Submitted to: Meeting Abstract
Publication Type: Proceedings
Publication Acceptance Date: 6/2/1999
Publication Date: N/A
Technical Abstract: Respiratory bovine coronavirus (RBCV) infections were never detected or isolated in numerous etiological investigations of shipping fever epizootics. The RBCV were first isolated when our novel technology of virus isolation was developed and applied in 1993 during an initial screening of cattle arriving at feedlots with respiratory distress. This technology detects all known viruses infecting the respiratory tracts of cattle. Serological and antigen detection tests related this type of virus as a potential cause of other forms of respiratory tract diseases of young calves, but the involvement of RBCV in epizootics of shipping fever was not suspected. It is imperative that appropriate tests for RBCV detection be included in laboratory diagnostic approaches for problems of respiratory tract diseases among cattle. The gold standard for RBCV detection is isolation in G clone cell cultures while capture with panels of monoclonal antibodies also proved effective. Genetic tools with nested polymerase chain reactions are promising in detecting and differentiating RBCV from enteric bovine coronavirus (EBCV).
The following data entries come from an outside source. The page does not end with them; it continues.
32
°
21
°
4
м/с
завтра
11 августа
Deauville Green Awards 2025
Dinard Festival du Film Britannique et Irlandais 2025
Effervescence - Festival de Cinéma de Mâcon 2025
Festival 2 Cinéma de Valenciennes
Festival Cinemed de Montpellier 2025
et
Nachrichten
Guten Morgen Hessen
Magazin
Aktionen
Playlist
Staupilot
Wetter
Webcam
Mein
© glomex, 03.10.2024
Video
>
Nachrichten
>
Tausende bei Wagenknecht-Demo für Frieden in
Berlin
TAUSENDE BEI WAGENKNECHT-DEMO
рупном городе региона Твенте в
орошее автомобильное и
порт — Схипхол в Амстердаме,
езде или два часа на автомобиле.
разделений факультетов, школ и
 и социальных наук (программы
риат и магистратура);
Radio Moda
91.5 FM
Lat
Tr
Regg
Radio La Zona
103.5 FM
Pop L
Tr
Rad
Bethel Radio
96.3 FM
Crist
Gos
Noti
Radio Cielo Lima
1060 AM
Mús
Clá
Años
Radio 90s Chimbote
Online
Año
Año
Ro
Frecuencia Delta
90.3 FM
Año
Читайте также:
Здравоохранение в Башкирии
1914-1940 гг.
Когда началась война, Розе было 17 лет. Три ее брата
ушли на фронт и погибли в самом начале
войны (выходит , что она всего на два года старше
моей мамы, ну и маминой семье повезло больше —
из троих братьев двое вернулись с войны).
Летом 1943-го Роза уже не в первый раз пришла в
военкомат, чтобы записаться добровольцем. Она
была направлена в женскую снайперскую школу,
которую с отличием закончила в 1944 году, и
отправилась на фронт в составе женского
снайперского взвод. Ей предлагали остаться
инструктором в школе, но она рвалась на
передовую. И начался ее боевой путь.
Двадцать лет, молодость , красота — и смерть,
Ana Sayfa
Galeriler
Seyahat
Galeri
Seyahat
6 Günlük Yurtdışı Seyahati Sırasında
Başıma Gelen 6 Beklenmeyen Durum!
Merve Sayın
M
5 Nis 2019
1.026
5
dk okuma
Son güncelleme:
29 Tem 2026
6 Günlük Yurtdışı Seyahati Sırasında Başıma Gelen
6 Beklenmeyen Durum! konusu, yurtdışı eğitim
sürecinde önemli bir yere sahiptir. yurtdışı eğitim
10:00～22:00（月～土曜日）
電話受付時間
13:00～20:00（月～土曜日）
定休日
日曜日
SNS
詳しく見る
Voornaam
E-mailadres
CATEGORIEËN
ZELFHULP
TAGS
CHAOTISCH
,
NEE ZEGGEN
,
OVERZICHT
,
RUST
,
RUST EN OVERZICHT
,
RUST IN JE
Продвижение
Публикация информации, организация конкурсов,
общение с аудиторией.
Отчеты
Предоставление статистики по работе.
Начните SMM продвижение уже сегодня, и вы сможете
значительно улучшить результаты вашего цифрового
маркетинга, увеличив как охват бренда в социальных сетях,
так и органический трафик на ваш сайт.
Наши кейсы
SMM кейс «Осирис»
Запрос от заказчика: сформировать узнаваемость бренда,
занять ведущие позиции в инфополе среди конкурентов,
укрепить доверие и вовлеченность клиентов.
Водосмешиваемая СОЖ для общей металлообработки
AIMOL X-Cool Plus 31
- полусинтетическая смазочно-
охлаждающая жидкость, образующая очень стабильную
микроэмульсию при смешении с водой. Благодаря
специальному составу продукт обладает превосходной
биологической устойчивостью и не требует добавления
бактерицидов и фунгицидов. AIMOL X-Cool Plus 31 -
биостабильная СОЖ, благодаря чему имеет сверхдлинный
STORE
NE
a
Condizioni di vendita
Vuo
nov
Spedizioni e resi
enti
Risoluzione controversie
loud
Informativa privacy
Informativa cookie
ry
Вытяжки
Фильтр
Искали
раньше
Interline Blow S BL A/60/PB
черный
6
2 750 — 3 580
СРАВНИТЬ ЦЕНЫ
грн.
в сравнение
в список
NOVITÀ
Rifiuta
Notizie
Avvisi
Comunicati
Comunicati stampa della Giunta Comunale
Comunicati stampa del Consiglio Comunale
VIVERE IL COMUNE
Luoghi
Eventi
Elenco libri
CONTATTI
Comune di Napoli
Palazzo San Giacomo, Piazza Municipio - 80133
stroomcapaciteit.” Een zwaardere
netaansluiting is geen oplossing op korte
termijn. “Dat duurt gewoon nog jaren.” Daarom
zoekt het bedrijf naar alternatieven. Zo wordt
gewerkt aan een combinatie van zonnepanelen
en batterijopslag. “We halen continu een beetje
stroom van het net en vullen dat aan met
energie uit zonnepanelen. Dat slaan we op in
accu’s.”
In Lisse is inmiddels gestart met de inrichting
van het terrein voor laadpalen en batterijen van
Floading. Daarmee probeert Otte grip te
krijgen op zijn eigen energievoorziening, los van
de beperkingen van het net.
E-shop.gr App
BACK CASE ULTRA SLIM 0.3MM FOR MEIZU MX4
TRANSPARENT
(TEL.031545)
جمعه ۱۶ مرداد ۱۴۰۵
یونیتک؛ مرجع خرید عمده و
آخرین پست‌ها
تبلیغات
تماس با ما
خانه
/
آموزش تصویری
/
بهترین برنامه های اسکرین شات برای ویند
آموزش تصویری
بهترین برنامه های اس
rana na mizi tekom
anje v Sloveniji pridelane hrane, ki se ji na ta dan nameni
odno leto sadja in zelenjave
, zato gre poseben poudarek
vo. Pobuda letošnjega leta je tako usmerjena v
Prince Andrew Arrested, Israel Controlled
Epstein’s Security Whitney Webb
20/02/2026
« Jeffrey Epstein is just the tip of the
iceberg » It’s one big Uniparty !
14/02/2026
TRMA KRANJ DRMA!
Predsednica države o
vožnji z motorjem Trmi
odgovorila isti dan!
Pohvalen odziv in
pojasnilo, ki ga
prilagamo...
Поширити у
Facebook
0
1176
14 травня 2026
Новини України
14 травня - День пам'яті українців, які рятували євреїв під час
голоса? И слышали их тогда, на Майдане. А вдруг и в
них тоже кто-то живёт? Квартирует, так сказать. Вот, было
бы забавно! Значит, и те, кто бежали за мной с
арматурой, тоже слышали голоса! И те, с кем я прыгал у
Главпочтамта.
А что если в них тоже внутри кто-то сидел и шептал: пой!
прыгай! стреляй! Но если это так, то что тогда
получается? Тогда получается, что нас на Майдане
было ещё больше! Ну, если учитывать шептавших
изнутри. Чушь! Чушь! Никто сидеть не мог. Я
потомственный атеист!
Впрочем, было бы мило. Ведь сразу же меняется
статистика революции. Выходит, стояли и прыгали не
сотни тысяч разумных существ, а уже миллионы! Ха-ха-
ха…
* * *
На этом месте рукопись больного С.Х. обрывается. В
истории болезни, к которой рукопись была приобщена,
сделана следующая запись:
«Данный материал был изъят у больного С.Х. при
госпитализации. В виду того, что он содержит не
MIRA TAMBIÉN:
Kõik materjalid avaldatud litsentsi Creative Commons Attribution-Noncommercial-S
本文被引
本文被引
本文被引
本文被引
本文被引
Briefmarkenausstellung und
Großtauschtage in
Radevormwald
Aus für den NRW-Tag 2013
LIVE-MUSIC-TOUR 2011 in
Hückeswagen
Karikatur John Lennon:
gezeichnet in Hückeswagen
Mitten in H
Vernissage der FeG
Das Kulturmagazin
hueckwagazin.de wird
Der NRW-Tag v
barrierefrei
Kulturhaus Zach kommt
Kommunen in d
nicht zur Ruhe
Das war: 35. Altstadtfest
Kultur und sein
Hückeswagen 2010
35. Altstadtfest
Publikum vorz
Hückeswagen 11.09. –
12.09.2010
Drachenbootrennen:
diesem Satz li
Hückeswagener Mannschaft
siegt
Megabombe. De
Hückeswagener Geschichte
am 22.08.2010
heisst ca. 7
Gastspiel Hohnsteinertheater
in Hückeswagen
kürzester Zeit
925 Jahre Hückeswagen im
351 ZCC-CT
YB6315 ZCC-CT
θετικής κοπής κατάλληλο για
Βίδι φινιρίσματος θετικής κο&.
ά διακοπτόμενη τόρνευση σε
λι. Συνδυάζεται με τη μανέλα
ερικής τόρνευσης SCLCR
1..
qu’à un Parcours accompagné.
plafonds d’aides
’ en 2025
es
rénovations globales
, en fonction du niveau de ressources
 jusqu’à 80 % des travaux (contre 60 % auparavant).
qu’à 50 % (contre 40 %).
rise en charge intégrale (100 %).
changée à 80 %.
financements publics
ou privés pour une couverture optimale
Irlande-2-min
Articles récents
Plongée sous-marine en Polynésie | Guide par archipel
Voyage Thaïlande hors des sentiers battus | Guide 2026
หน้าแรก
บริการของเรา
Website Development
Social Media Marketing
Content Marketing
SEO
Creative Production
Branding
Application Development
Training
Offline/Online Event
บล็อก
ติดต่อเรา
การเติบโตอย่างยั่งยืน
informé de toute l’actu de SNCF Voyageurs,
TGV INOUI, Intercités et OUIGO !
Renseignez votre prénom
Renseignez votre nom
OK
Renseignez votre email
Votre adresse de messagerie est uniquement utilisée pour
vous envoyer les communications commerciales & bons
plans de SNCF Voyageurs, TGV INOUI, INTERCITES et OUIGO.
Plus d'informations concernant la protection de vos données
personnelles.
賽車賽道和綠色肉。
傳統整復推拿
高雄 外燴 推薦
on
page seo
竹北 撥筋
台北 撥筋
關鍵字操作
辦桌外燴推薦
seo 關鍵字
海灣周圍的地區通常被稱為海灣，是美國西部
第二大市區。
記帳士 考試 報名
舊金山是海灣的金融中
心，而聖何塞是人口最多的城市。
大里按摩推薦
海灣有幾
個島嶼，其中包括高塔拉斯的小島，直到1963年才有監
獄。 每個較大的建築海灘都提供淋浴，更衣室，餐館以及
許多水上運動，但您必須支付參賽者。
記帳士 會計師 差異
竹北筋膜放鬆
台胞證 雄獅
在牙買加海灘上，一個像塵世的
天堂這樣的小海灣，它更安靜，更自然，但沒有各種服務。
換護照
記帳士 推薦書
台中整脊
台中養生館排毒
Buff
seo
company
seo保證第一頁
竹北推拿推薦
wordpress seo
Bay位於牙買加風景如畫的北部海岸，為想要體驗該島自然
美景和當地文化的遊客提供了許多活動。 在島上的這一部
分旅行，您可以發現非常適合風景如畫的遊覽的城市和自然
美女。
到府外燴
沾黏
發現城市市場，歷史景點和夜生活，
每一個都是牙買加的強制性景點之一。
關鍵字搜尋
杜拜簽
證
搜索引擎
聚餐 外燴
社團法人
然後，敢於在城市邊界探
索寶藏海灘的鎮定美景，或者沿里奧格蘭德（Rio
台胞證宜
The patterns of rapid spread and high rates of infection at the beginning of these epizootics furnish strong evidence for an inciting etiological role of RBCV for respiratory tract disease which affect the cattle in order buyer barns (OBB) and in feedyards. Significantly, cattle with antibodies against RBCV at the time of first sampling in the OBB remained clinically normal during these epizootics. The bovine herpesvirus-1 (BHV-1) infection virtually did not spread among the cattle while the RBCV spread rapidly. The cattle were vaccinated with a modified live virus vaccine containing BHV-1 and parainfluenza-3 (PI-3).